25.6.09

pero la tele muda pasa los spots

Te dije que venía y cumplí, ¿viste? Estuvo bueno ver a los pibes compartir guitarras, intercambiar instrumentos y canciones como si fueran la misma banda, las birras que pasan de mano en mano y el frío que se vuelve calor en el bar. Sobre la pared, al fondo, dejan una imagen de la Bristol, los mocasines en la arena, y el Gato que canta: "Yo no sé cómo entender, la libre competencia del mercado laboral. El fracaso de los demás es un triunfo tuyo". Estamos ahí. Pero la tele muda pasa los spots y sin querer me acuerdo de elecciones anteriores. Diez años atras. Cuando voté contra la convertibilidad en el '99. Y ahora, que voto a favor del modelo. En el medio Salma pone el disco de Reno y se queda prendida en el primer tema. Termina, retrocede y vuelve a poner play. "Es como Neil Young", me dice, fascinada. "O como Dylan", propongo yo. Y asentimos cuando su garganta corta el aire en el cuarto.

8.6.09

Los Cayos



La mejor banda del país. O bueno, la más buena onda.

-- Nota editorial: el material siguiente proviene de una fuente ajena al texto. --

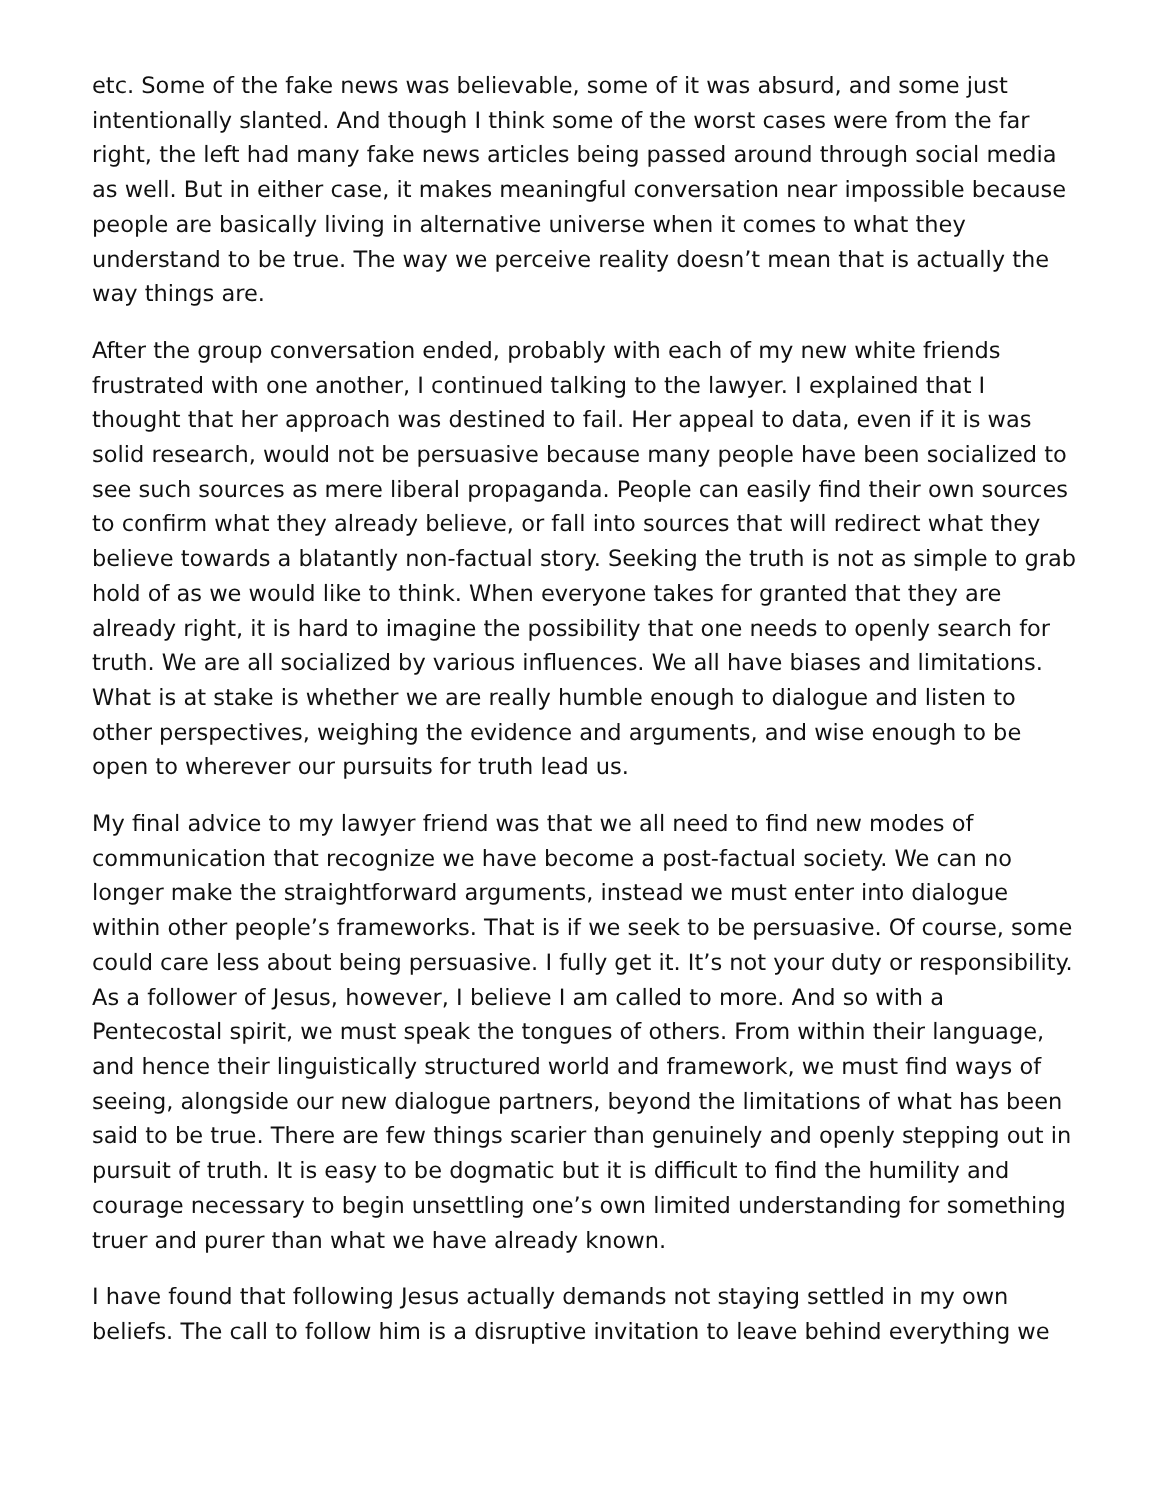etc. Some of the fake news was believable, some of it was absurd, and some just intentionally slanted. And though I think some of the worst cases were from the far right, the left had many fake news articles being passed around through social media as well. But in either case, it makes meaningful conversation near impossible because people are basically living in alternative universe when it comes to what they understand to be true. The way we perceive reality doesn’t mean that is actually the way things are.
After the group conversation ended, probably with each of my new white friends frustrated with one another, I continued talking to the lawyer. I explained that I thought that her approach was destined to fail. Her appeal to data, even if it is was solid research, would not be persuasive because many people have been socialized to see such sources as mere liberal propaganda. People can easily find their own sources to confirm what they already believe, or fall into sources that will redirect what they believe towards a blatantly non-factual story. Seeking the truth is not as simple to grab hold of as we would like to think. When everyone takes for granted that they are already right, it is hard to imagine the possibility that one needs to openly search for truth. We are all socialized by various influences. We all have biases and limitations. What is at stake is whether we are really humble enough to dialogue and listen to other perspectives, weighing the evidence and arguments, and wise enough to be open to wherever our pursuits for truth lead us.
My final advice to my lawyer friend was that we all need to find new modes of communication that recognize we have become a post-factual society. We can no longer make the straightforward arguments, instead we must enter into dialogue within other people’s frameworks. That is if we seek to be persuasive. Of course, some could care less about being persuasive. I fully get it. It’s not your duty or responsibility. As a follower of Jesus, however, I believe I am called to more. And so with a Pentecostal spirit, we must speak the tongues of others. From within their language, and hence their linguistically structured world and framework, we must find ways of seeing, alongside our new dialogue partners, beyond the limitations of what has been said to be true. There are few things scarier than genuinely and openly stepping out in pursuit of truth. It is easy to be dogmatic but it is difficult to find the humility and courage necessary to begin unsettling one’s own limited understanding for something truer and purer than what we have already known.
I have found that following Jesus actually demands not staying settled in my own beliefs. The call to follow him is a disruptive invitation to leave behind everything we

La que te va a dejar siempre con una sonrisa de oreja a oreja.

Pase lo que pase.

Escuches con quien la escuches.

Aunque sea domingo y haga frío y te hayas peleado con medio mundo o te hayan echado de tu trabajo.

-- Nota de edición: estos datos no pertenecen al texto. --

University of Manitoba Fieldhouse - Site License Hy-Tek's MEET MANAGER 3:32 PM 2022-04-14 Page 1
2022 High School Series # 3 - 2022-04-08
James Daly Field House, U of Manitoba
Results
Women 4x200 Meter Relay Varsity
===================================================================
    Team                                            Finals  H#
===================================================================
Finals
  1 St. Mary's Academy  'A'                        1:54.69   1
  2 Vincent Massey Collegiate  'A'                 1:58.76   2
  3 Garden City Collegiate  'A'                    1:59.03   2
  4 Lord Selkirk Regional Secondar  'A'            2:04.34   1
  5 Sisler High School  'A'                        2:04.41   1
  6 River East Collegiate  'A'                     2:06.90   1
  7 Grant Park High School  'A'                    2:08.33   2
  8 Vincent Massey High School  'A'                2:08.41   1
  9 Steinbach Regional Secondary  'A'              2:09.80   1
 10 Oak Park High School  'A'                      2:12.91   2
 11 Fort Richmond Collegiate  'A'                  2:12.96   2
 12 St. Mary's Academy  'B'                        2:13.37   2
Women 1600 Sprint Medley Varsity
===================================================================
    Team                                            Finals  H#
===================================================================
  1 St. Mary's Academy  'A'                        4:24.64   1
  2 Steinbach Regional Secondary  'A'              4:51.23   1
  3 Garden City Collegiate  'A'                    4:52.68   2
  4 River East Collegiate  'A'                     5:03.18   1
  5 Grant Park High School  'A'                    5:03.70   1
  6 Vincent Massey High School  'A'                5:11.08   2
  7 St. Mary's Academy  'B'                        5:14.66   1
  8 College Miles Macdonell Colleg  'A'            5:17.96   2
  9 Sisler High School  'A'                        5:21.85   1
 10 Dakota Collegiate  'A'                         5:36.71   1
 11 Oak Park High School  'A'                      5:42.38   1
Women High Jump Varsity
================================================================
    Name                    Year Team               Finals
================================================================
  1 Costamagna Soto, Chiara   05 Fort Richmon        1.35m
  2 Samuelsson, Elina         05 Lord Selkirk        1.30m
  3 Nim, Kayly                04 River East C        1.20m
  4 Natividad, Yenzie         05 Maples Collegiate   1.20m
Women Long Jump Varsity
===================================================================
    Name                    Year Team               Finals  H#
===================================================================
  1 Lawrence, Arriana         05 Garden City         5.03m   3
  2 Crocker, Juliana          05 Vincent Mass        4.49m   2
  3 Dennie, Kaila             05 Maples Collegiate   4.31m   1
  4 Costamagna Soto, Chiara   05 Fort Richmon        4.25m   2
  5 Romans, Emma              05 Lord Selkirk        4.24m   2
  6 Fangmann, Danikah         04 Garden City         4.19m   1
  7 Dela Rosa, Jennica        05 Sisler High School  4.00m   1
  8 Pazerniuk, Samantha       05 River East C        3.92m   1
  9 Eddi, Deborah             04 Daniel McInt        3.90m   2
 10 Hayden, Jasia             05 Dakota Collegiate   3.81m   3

O al revés: aunque esté todo bien, el sol salga todos los días y te paguen en regla, pero igual sepas que el turro siempre asoma.

Porque seamos claros: el laburo es importante. Y el reconocimiento no molesta.

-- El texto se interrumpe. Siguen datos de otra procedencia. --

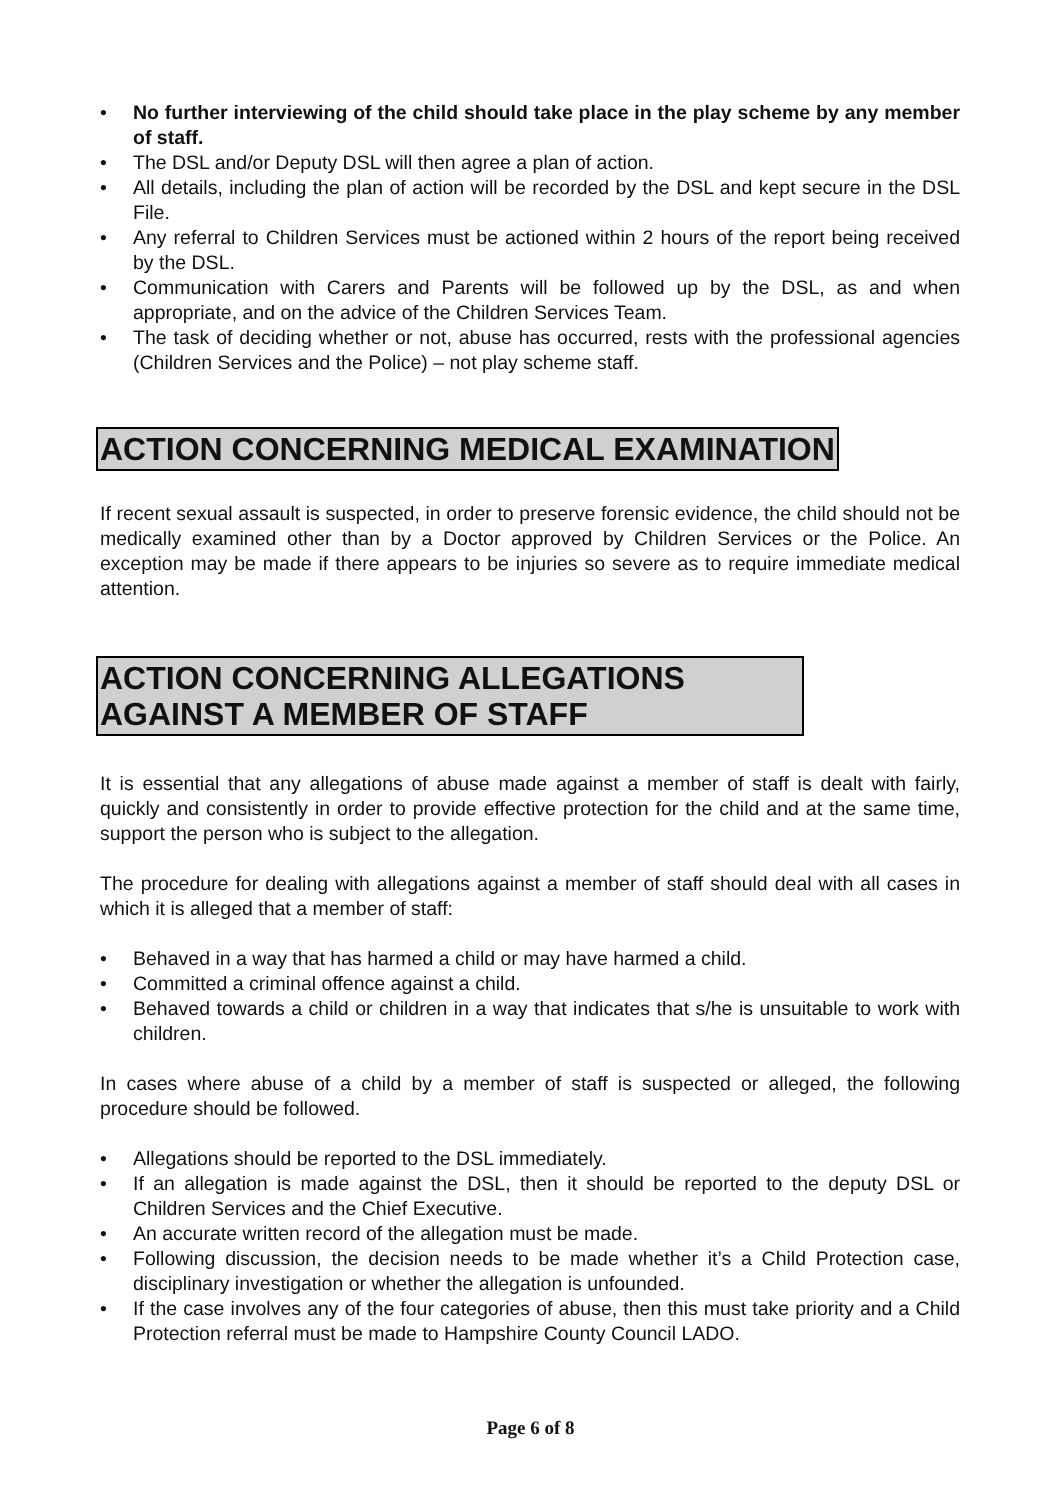• No further interviewing of the child should take place in the play scheme by any member of staff.
• The DSL and/or Deputy DSL will then agree a plan of action.
• All details, including the plan of action will be recorded by the DSL and kept secure in the DSL File.
• Any referral to Children Services must be actioned within 2 hours of the report being received by the DSL.
• Communication with Carers and Parents will be followed up by the DSL, as and when appropriate, and on the advice of the Children Services Team.
• The task of deciding whether or not, abuse has occurred, rests with the professional agencies (Children Services and the Police) – not play scheme staff.
ACTION CONCERNING MEDICAL EXAMINATION
If recent sexual assault is suspected, in order to preserve forensic evidence, the child should not be medically examined other than by a Doctor approved by Children Services or the Police. An exception may be made if there appears to be injuries so severe as to require immediate medical attention.
ACTION CONCERNING ALLEGATIONS
AGAINST A MEMBER OF STAFF
It is essential that any allegations of abuse made against a member of staff is dealt with fairly, quickly and consistently in order to provide effective protection for the child and at the same time, support the person who is subject to the allegation.
The procedure for dealing with allegations against a member of staff should deal with all cases in which it is alleged that a member of staff:
• Behaved in a way that has harmed a child or may have harmed a child.
• Committed a criminal offence against a child.
• Behaved towards a child or children in a way that indicates that s/he is unsuitable to work with children.
In cases where abuse of a child by a member of staff is suspected or alleged, the following procedure should be followed.
• Allegations should be reported to the DSL immediately.
• If an allegation is made against the DSL, then it should be reported to the deputy DSL or Children Services and the Chief Executive.
• An accurate written record of the allegation must be made.
• Following discussion, the decision needs to be made whether it’s a Child Protection case, disciplinary investigation or whether the allegation is unfounded.
• If the case involves any of the four categories of abuse, then this must take priority and a Child Protection referral must be made to Hampshire County Council LADO.
Page 6 of 8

Pero definitivamente no alcanza.

Hay algo profundamente perturbador en esas balizas puestas y esa mano que se extiende sola.

Si no reaccionás ante eso, no reaccionás ante nada.

De qué te sirve escribir sobre música, tener el tupé de describir sobre un disco, pontificar si un tema es bueno o malo (¡Díos mío! qué importa si es "bueno" o "malo"), si no te hacés cargo de lo que te escribís. De lo que te gusta.

Y la verdad, a esta altura, lo primero que me interesa, es hacerme cargo.

Me importa poco el buen gusto.

La banda que hay que escuchar.

Lo que va.

Para mí las canciones de Los Cayos son buenas porque se quedan prendidas en el oído apenas las escuchás.

Porque son canciones que tienen el don.

Son especiales.

Te hacen sonreir.

O suspirar.

No importa qué palo curtas. O qué estilo prefieras.

Hay canciones que te pueden y ya.

Conozco poca gente que logra eso. Calamaro es uno. Y Los Cayos, en sus mejores temas, por más que suene temerario, me importa poco que suene temario, son otros.

Cuando Los Cayos se suben al escenario, casi no prueban. Directamente le tiran un par de consignas al operador y arrancan.

Y si tocan en Campana, de donde son, llenan.

La gente arenga en el teatro como si fueran Divididos. Cientas de personas.

Y si tocan en Once, en el Zaguán o en La Cigale, y no son tantas, arengan lo mismo.

Contagian la risa a todo el lugar.

Y lo mejor: con la más absoluta generosidad.

Por más que haga frío, sea casi invierno y la humedad te cale en los huesos.

Los tipos arrancan y te llevan puesto.

Y cuando volvés a tu casa, no sabés que hacer.

Si cambiar tu vida o tomarte un whisky y olvidarte de todo, total mañana es lo mismo.

O si no.

Así de poderosos son Los Cayos.

La arenga que tienen.

Que les brota y que ni saben que poseen.

Si tuviera que compararlos, diría que me hacen acordar a la vocación cancionera de Estelares, el Manu Moretti más genuino y poeta. El bohemio que dejaba todo por un amor (y yo sé que todavía lo hace) y por una buena canción.

A mí Los Cayos me emocionan porque tienen un tema como Otarios, que es triste pero épica.

O como A Nadar, que es alegre pero demasiado arengadora para ser cierta (y eso la hace triste también. De otra manera. Pero agridulce al fin).

Y porque son tres. Y los tres cantan. Y los tres te hablan con propiedad.

Porque tienen treinta y pico. Y tener treinta y pico hace bien.

A los treinta y pico todavía te animás a grandes empresas, aunque regules la caminata y regules el paso.

Tenés treinta y pico, loco.

Te hacés cargo.

Te hacés hombre.

Y sino, te olvidás.

Yo prefiero seguir bancando las bandas que me emocionan.

Porque para hacer lo de siempre, tiro la toalla y chau. Para qué tanto lío, ¿no?